The Starbucks occupies a public court at one end of the mall, a circular oasis ringed with shops. A three-story atrium rises above the logoed kiosk surrounded by tables and chairs, a skylight at the top letting in some rare natural light. I look up and up and sigh. A whole two hours. After basking in a moment of self-congratulation, I pick up my pen.

Instant diversions appear, though, as people parade from one shop to the next. Peeping Tomasina, I marvel at their struts, shuffles, jaunts, shapes, sizes, expressions, mannerisms, getups. Gotta put somewhere that older woman dressed like Fifth Avenue, looking down at all the flip-flopped t-shirted shoppers, her designer handbag hanging conspicuously on her arm. And that nymph in the short orange dress and foot-high stilettos as she pretends to be absorbed in her phone and unaware of all the leers.

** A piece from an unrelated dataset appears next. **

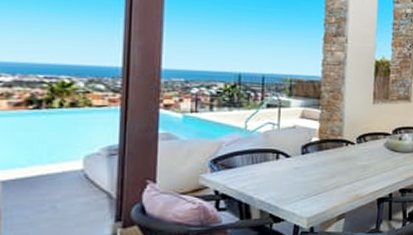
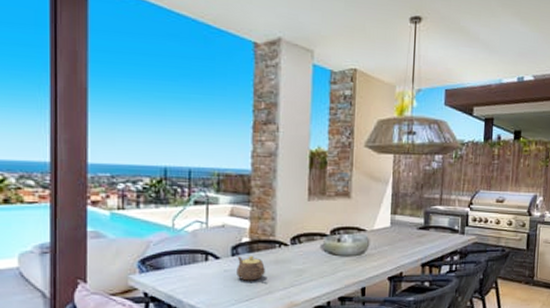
teapot: none [306,153,333,177] -> present [236,255,265,281]

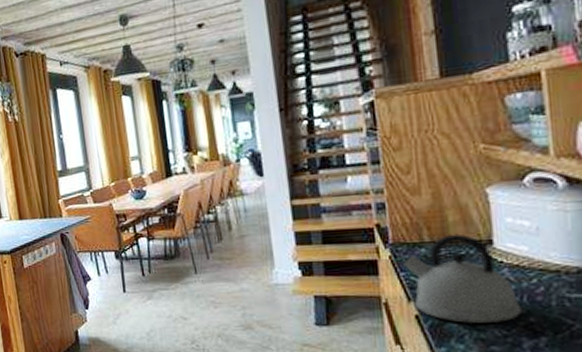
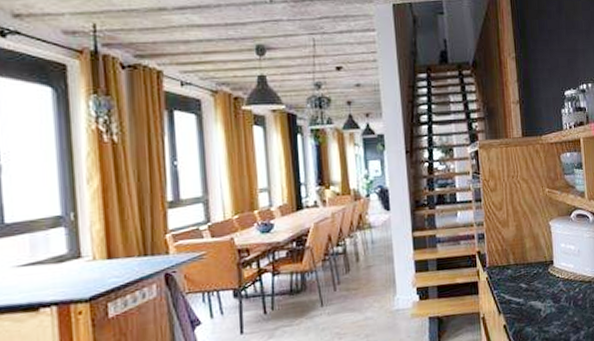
kettle: present [403,233,522,323] -> none [496,257,570,328]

The cavernous collective noise bounces through the atrium, and I catch slivers of voices floating to the skylight—tinkling giggles of girlfriends, shards of couples’ mutual reprimands, and barks of exasperated parents at unruly children. Wish I had the latest recorder app in my brain for later playback.

The afternoon load of seniors, whose special condo bus takes them on the Outing To The Mall, have managed to commandeer almost all the tables. Nevertheless, I found mine, small and a little outside the main area. Best of all, it’s half-hidden, buttressed against one of the hefty square columns that support the three stories to the skylight.

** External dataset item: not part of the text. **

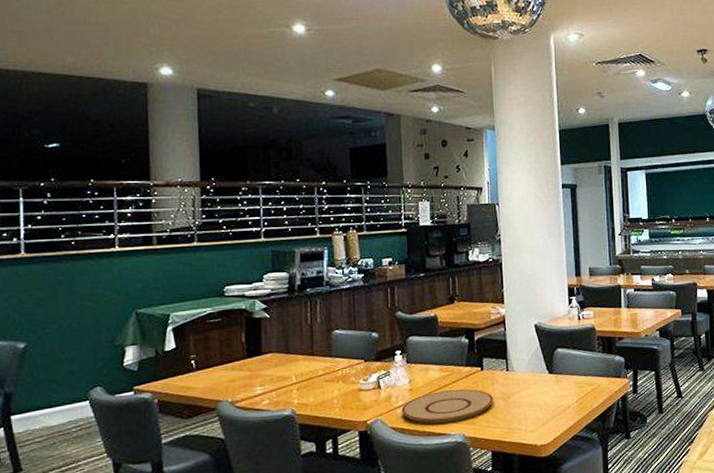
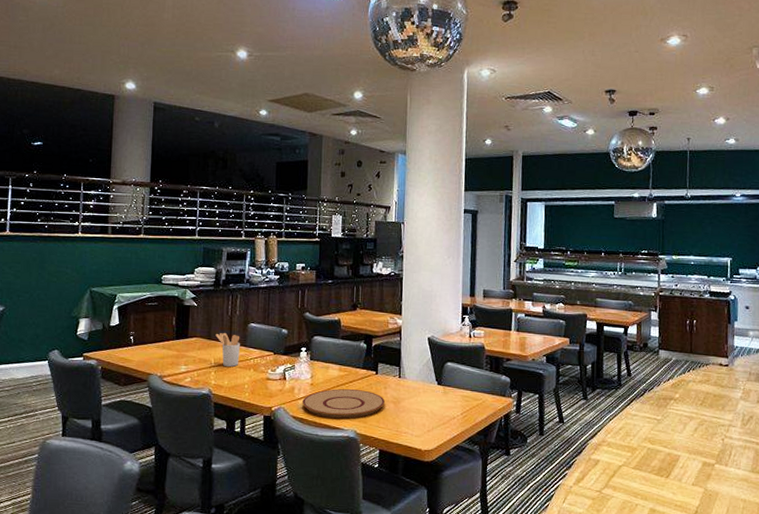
utensil holder: none [294,343,325,382] -> present [215,332,240,367]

My table has only two chairs; me in one and my sprawling tote usurping the other (the Hungarian taught me well). The tote wards off any matron carting shiny Nordstrom’s shopping bags, bending too near, and asking too brightly, “Is this seat taken?”

In this almost-office, if I lean a little to either side, procrastinating I can spy on the parade. Positioning myself squarely in front of the column, I’ve got privacy. My current treat is a slab of reduced-fat coffee cake—pale reminder of the exquisite Hungarian—and a monstrous venti latté—a term I only recently learned to use with nonchalance.

I settle in and place the cake, already bleeding through the bag despite the reduced-fat declaration, on a wad of napkins and open the giant recycled cardboard coffee container. My pens and clipboard wait ready, and I take a bite and a sip. Spurred by the mildly oily chunk and soul-satisfying taste of milky espresso, I choose a pen and begin to write.

Finally, the smart shops don’t beckon, my chronically impossible list of to-dos at home recedes, the piled-up client work ceases its demands, and even the procession of mallers finally holds no appeal.

Here, in the expanding present, writing, time stops and bliss suffuses me.

If it takes a slab of insipid cake, a spike of diluted espresso, and an overconsumerized mall to remind me, so be it. In each of my faux cafés, despite waves of chronic avoidance, ever-layering responsibilities, and ever-lessening time, the lesson has resurfaced and deepened.

I offer it to you—find your equivalent of my café, in whatever neighborhood or country, in whatever creative passion. Honor your cherished dreams, desires, and gifts. And let yourself feel, as I do sitting in the Starbucks faux café, the perfect reward.